Remembering the Old Lions

I look at my students: some barefoot, others wearing hats and dressed in clothes they could easily have slept in, and I think how the college classroom has become an adjunct of the dorm bedchamber. Sometimes, when I begin classes, I get the impression that the students resent my interrupting their conversations. Few of them take notes, and I unconsciously make an effort to be more entertaining…. Today’s tenure process, particularly the requirement that one get high scores on student evaluations, makes it extraordinarily hard to demand as much from students and to use the fear of disapproval as a motivation. It’s hard to deny there is a direct correlation between high scores on student evaluations, grade inflation, and the relaxation of standards. | From the perspective of more than a decade, I can see how much I learned from the old lions, but, if they had been required to hand out student evaluations, my younger self would have punished them with the lowest possible scores.–“Thomas H. Benton” —Remembering the Old Lions (Chronicle)
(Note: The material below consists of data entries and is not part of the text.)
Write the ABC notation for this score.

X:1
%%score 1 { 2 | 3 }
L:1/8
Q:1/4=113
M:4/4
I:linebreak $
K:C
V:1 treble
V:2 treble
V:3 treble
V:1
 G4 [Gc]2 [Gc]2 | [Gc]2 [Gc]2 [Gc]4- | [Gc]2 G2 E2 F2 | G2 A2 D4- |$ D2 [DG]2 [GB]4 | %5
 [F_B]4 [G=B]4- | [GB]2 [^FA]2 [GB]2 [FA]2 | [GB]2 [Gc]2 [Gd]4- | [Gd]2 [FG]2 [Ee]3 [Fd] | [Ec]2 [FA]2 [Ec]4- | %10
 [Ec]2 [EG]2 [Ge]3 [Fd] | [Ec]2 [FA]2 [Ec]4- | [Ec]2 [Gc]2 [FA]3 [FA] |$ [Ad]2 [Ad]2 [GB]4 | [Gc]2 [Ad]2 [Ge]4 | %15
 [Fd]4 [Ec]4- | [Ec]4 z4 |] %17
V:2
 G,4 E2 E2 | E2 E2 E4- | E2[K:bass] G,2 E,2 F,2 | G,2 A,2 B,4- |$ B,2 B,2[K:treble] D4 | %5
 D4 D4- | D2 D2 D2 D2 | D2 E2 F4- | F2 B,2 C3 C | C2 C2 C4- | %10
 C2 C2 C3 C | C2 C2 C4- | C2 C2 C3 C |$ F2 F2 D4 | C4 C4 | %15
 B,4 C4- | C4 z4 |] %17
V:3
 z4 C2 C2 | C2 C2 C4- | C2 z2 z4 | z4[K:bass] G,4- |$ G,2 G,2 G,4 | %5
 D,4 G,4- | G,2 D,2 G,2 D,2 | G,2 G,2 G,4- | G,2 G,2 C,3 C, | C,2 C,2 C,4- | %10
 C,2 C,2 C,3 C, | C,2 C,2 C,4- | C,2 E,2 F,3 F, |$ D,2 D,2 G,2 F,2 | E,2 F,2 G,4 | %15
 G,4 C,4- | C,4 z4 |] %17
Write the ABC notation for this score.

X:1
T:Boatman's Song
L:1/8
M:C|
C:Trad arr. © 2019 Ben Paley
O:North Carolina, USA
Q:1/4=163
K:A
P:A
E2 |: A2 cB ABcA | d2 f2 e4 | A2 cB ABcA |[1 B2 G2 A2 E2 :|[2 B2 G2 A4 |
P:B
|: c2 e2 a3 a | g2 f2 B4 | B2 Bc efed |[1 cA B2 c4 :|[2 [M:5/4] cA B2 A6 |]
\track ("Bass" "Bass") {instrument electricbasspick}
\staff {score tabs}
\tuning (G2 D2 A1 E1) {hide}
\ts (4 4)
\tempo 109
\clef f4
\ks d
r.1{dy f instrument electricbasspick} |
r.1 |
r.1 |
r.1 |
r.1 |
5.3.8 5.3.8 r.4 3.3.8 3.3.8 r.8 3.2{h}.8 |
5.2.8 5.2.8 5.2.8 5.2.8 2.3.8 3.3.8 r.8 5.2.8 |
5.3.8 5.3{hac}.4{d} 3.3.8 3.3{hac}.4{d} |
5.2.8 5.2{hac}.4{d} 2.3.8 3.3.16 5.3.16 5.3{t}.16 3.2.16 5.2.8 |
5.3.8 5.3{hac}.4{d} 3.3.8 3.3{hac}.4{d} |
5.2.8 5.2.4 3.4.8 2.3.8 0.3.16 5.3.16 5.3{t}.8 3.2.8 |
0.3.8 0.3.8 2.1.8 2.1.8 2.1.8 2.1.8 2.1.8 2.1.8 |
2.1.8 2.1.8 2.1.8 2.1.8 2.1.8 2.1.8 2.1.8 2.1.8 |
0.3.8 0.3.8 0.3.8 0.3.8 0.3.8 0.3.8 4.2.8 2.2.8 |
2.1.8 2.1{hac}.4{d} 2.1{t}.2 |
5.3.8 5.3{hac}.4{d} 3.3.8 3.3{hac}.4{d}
3 thoughts on “Remembering the Old Lions

  1. Correlation isn’t the same thing as causation… it’s possible to get high marks both by making the class easy for students, and by working hard to become an excellent teacher. I wouldn’t say that agreeing with Benton’s first statement requires one to accept the reverse…. but perhaps I created the illusion of too much connection between those thoughts, based on the content of the 2 quotes that grabbed me.

  2. I’ll agree with you Dr. Arnzen. If the student walks away from the class without having learnt anything despite the teachers every effort to keep him/her “entertained” then fault lies with both the sides. Some of the best teachers that I’ve studied under didn’t give two hoots about making class a carnival. Not to say that I didn’t enjoy their class. We ended up developing a deeper respect for them because they knew the material they taught inside out.

  3. Yes indeed. The students in our STW courses once all shared a dorm floor, with the class “RTA” as the residence hall assistant. Amazing, no? I’m not sure that’s the way it works anymore, but it’s almost the same. Not sure about the connection to the “relaxation of standards” however…I refuse to accept the notion that my high evaluations as a teacher exist because I am ‘lax’ — which is the implied inverse of Benton’s claim.